TintaSiyasi.id -- Tiap tahun ada saja gebrakan baru pemerintah untuk memungut pajak dari rakyat. Tampaknya pelesetan Indonesia emas menjadi Indonesia cemas semakin menyala. Tak ketinggalan juga menyala pajakku!
Beragam Pungutan
Pemungutan uang dari rakyat teramat beragam diberlakukan oleh pemerintah. Sebut saja yang pertama walaupun bukan pertama kalinya, yakni iuran BPJS. Pada tahun 2025 iuran BPJS akan mengalami kenaikan dengan dalih untuk menyelaraskan pelayanan kesehatan bagi seluruh pasien.
Berikutnya, kewajiban kepesertaan tapera (tabungan perumahan rakyat) bagi pekerja di Indonesia. Semestinya, suka-suka rakyat mau membuat rumah atau tidak. Suka-suka rakyat tabungannya dialokasikan untuk apa. Kenapa urusan yang sifatnya ranah pribadi mesti pemerintah yang turut repot?
Selanjutnya, wajib asuransi bagi pemilik kendaraan. Bukankah sudah ada asuransi jasa raharja? Lalu, kenapa rakyat harus dibebankan dengan asuransi jenis baru lagi? Mirisnya, asuransi bagi kendaraan ini akan disangkut pautkan dengan pengurusan SIM dan STNK.
Kemudian, kenaikan PPn menjadi 12% tahun 2025, ini kesannya kenapa negara mesti sibuk ngurusin barang-barang yang dimiliki oleh rakyat?. Padahal, rakyat membeli barang dari hasil jerih payah sendiri. Tidak ketinggalan PPh juga dicanangkan akan dinaikkan (jika perekonomian bertumbuh dengan baik).
Bahkan, dari berita yang berseliweran di media, PPn dan PPh pasalnya dijadikan dua objek pajak andalan pemasukan negara. Makin riweeeh hidup rakyat euy!
Indonesia Cemas
Kenapa mesti rakyat yang diburu pajak demi menyukseskan program pemerintah dengan dalih kesejahteraan rakyat? Sedangkan realitanya, rakyat masih ngos-ngosan bertahan hidup dan memenuhi kebutuhan sehari-hari yang semakin melonjak harganya.

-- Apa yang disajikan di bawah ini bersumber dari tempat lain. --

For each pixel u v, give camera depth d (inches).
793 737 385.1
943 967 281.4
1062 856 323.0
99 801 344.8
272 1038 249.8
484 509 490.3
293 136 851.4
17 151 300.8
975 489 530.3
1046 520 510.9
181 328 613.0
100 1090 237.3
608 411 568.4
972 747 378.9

Disisi lain, gaji dari wakil rakyat mencapai ratusan juta. Kebutuhan hidup terjamin lengkap dengan fasilitas terbaik disediakan oleh negara. Apakah yang dimaksud wakil rakyat adalah pejabat yang mewakili rakyat untuk punya mobil mewah, rumah mewah, dan barang-barang mewah? Harapannya tentu saja tidak, tapi pada faktanya itulah yang terjadi, menjengkelkan.

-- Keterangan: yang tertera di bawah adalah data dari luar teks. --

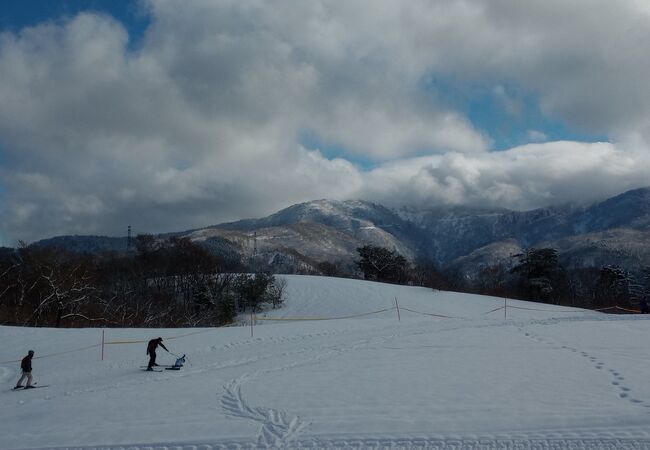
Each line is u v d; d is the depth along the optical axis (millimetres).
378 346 25984
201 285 61469
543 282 76188
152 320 53812
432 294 59125
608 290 86062
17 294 54312
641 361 20391
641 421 13828
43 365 26938
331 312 53219
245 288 57438
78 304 53125
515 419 14398
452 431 13828
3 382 23625
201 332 34844
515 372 19438
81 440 14867
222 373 22188
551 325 30141
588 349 22938
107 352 29141
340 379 19703
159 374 23000
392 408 15844
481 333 28344
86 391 20734
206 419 15938
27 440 15148
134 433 15125
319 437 14023
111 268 75062
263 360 24391
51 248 65250
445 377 19156
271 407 16625
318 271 117062
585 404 15391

Kenapa program pemerintah tidak dipungut dalam jumlah yang besar kepada wakil rakyat yang gajinya lebih besar beserta tunjangan dan lain sebagainya. Nampaknya akan sangat adil jika program yang dicetuskan oleh wakil rakyat diwakilkan pungutan pajaknya oleh wakil rakyat yang membentuk program tersebut bukan?
Lucunya, peraturan dibuat oleh wakil rakyat, akan tetapi rakyat sendiri keberatan untuk menjalankan aturan tersebut. Lalu, rakyat manakah yang diwakili oleh Dewan Perwakilan Rakyat (DPR) saat membuat aturan tersebut?

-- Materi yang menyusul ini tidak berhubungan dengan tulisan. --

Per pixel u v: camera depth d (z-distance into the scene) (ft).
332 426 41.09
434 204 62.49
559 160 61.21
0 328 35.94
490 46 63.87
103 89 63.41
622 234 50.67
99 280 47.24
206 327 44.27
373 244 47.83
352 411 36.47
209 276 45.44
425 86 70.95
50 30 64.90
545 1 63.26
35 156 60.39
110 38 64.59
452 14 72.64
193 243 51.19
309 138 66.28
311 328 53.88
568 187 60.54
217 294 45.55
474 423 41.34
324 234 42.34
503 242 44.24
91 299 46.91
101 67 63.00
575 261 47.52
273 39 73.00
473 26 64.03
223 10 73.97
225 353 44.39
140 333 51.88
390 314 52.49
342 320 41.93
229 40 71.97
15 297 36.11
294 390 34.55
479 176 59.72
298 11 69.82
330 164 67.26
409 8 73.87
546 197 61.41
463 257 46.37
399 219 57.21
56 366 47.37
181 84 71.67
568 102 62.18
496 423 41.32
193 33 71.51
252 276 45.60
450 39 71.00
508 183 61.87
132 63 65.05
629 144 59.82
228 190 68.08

Jika seperti ini harapan pemerintah akan Indonesia emas hanyalah ilusi semata. Ditengah carut-marut kondisi keuangan, kesehatan, dan pendidikan rakyat, pemerintah malah menambah beban rakyat dengan pajak. Sedangkan, pada dimensi lain pejabat sibuk korupsi, politik dagang sapi, nepotisme, dan politik dinasti. Sadis!
Pajak Boleh, Jika...
Menurut Syekh Abdul Qadim Zallum, pajak adalah harta yang diwajibkan Allah SWT kepada kaum Muslim untuk membiayai berbagai kebutuhan dan pos-pos pengeluaran yang diwajibkan atas mereka, pada kondisi Baitul Mal tidak ada uang atau harta. (Abdul qadim zallum, 2002, hal. 138).
Perlu digarisbawahi pajak boleh dipungut jika kondisi Baitul Mal kosong. Pemungutan juga dilakukan pada orang tertentu saja (orang kaya misalnya), bukan pada keseluruhan rakyat. Pemungutan pajak juga tidak dilangsungkan selamanya alias sementara, ketika kondisi keuangan negara stabil rakyatpun bebas pajak.
Pemerintah mestinya tau dan harus tau bahwa Rasulullah SAW sudah pernah mengingatkan untuk tidak memungut uang dari rakyat secara masif. Disebabkan pungutan yang dilakukan oleh pemerintah kepada rakyat tanpa hak dipandang sebagai bentuk keharaman.
Rasulullah SAW bersabda, “Sesungguhnya pelaku/pemungut pajak (diadzab) di neraka” (HR Ahmad dan Abu Dawud).
Cara Bebas Pajak
Rakyat bebas dari pajak hanya akan dijumpai pada negara yang menjunjung tinggi sistem aturan yang berasal dari Allah, yakni syari’at Islam. Apabila masih berada dalam kungkungan sistem buatan manusia yang sengsara dan menyengsarakan, maka sulit bebas pajak terwujud seperti di sistem pemerintahan Islam.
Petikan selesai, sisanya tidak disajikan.